The more general character that you rightly refer to is secured by a certain feature, not shared by the system, of the surroundings: in the general case they may lack a temperature where they contact the system. An example of surroundings lacking a temperature where they contact the system would be very turbulent fluid surroundings with many different remote temperature sources, or perhaps in a turbulent explosion that heats the system. During the process of transfer of energy, in classical thermodynamics, the temperature of the system is not a concern, as we all agree. But of course as you emphasize, it is strictly necessary that the system has a temperature in its initial and final states of internal thermodynamic equilibrium.

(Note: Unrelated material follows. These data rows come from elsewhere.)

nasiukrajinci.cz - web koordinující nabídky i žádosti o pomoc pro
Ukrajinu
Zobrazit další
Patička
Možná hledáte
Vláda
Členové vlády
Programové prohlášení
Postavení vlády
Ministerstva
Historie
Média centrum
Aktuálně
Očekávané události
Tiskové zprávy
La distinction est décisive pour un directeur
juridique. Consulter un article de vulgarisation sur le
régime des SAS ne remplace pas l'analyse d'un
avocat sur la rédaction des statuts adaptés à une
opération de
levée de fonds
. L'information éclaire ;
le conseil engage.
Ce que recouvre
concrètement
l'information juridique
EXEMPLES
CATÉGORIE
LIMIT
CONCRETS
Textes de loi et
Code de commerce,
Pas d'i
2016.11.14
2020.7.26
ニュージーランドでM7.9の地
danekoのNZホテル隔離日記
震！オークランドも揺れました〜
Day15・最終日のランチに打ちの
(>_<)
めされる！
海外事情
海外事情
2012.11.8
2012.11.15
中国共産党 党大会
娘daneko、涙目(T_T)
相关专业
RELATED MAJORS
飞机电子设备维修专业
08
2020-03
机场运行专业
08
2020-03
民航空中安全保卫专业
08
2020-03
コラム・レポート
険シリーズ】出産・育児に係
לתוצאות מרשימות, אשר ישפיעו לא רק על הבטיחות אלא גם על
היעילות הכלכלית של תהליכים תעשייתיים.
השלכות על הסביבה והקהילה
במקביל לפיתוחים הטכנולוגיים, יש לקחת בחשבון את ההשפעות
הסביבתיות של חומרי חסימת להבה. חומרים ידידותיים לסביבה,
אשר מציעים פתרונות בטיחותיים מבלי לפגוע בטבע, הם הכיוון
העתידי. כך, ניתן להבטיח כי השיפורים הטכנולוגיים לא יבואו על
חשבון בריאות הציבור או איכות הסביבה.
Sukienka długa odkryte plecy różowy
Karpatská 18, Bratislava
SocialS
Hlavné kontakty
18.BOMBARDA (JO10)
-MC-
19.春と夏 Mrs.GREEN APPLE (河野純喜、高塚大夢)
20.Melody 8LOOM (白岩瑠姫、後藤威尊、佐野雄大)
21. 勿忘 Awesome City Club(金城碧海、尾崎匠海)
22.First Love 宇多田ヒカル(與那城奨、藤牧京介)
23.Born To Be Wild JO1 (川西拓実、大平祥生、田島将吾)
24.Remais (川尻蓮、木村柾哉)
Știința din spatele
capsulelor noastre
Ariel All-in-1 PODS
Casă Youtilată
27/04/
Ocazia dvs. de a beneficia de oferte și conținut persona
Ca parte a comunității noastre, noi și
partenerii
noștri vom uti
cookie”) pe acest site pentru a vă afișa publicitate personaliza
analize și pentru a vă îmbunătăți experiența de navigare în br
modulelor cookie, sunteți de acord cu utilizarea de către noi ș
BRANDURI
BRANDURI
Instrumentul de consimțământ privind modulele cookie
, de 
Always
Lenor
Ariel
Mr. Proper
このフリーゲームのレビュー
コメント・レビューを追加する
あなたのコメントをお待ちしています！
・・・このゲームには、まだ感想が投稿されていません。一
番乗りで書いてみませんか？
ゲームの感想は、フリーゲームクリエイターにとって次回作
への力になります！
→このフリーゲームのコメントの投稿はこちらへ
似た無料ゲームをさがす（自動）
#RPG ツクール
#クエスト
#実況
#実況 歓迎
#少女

But the surroundings are not required, by Reif or by others who use the Carathéodory mechanical approach, to have a temperature; this is the key to the generality that you rightly point to.Chjoaygame (talk) 00:47, 5 September 2013 (UTC)
Just to be sure we are clear about an important point:   The definition of quantity of energy transferred as heat that is given in the first sentence of the lead is in full agreement with the definition given in Count Iblis' preferred textbook, Reif. There is good consensus here about that.Chjoaygame (talk) 02:16, 10 September 2013 (UTC)

References

References

  1. ^ Wolfson, Richard. Essential University Physics. Pearson / Addison Wesley. p. 264. ISBN 0-321-43564-8.
  2. ^ Bailyn, M. (1994). A Survey of Thermodynamics, American Institute of Physics Press, New York, ISBN 0-88318-797-3, pp. 35–36.
  3. ^ Münster, A. (1970), Classical Thermodynamics, translated by E.S. Halberstadt, Wiley–Interscience, London, ISBN 0-471-62430-6, §13, pp. 41–48.